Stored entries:
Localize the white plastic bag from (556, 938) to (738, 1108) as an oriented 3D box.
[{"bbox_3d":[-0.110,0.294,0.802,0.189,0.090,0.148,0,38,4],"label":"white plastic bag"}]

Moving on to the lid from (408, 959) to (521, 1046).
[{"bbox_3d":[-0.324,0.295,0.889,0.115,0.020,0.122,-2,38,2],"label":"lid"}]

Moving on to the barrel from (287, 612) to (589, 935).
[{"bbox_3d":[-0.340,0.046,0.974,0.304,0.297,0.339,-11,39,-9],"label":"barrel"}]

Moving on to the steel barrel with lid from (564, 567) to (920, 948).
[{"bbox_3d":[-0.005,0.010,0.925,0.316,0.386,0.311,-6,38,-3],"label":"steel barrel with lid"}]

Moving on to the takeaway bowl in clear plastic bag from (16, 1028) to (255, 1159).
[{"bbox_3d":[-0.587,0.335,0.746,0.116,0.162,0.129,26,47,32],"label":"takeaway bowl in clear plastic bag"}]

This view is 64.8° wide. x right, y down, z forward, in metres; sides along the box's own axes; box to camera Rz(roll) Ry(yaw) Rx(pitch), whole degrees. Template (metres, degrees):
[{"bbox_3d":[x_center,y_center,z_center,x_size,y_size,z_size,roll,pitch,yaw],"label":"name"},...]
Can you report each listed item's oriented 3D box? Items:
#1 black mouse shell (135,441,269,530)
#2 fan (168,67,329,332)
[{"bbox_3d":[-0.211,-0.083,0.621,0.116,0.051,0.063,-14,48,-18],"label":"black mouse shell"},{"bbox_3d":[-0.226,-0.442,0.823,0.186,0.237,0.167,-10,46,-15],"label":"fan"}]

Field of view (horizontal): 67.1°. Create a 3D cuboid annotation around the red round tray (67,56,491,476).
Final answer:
==
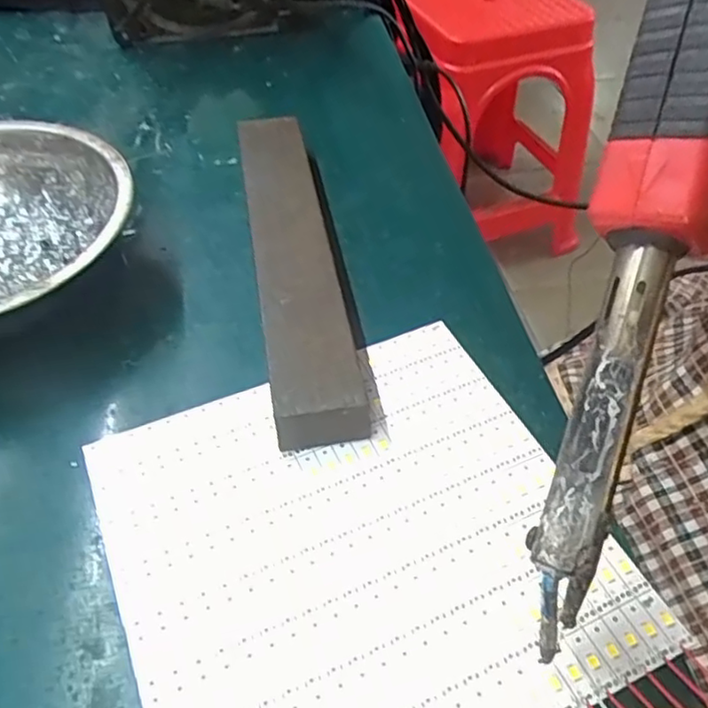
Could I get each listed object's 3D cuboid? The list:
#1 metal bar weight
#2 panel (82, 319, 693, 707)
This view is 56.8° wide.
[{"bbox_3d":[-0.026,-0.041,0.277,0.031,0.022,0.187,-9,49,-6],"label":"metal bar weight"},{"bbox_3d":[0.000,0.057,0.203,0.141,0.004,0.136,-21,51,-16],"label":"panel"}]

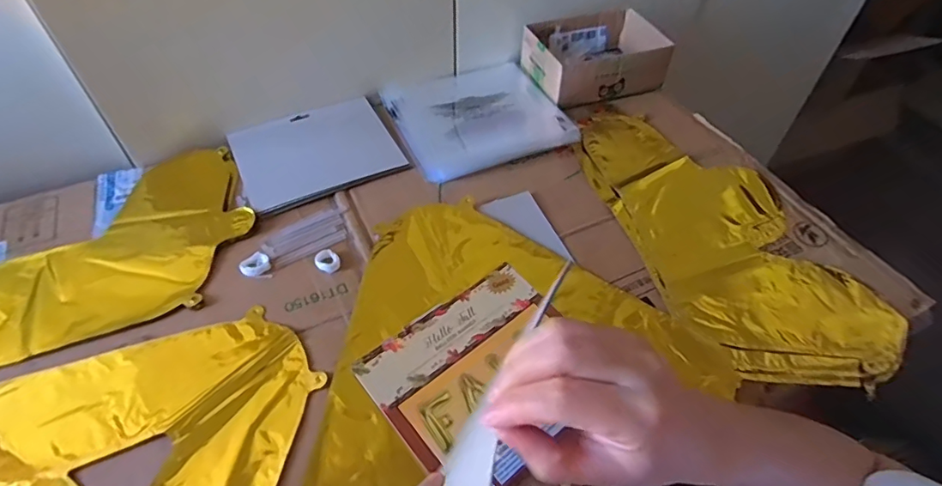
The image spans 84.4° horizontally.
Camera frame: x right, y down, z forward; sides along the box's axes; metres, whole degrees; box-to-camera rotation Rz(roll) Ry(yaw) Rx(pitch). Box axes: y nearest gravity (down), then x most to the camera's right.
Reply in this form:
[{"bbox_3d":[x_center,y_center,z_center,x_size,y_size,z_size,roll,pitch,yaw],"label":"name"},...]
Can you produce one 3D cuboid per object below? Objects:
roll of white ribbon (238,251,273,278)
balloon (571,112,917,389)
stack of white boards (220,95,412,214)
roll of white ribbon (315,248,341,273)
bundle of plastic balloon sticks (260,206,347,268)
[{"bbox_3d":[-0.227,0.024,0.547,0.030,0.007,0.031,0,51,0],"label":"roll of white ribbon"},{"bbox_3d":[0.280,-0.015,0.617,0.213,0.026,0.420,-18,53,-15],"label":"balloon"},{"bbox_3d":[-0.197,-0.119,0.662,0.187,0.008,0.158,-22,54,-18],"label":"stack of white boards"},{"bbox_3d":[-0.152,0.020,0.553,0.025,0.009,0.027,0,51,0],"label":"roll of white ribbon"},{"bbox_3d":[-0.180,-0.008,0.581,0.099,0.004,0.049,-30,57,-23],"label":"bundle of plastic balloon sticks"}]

-- Task description --
The answer consists of every line above in which the word "right" occurs.

-- Answer to the exercise --
This view is 64.8° wide. x right, y down, z forward, in metres; sides along the box's own axes; box to camera Rz(roll) Ry(yaw) Rx(pitch), whole degrees. Template (metres, degrees):
Camera frame: x right, y down, z forward; sides along the box's axes; metres, whole degrees; box-to-camera rotation Rz(roll) Ry(yaw) Rx(pitch). Box axes: y nearest gravity (down), then x most to the camera's right.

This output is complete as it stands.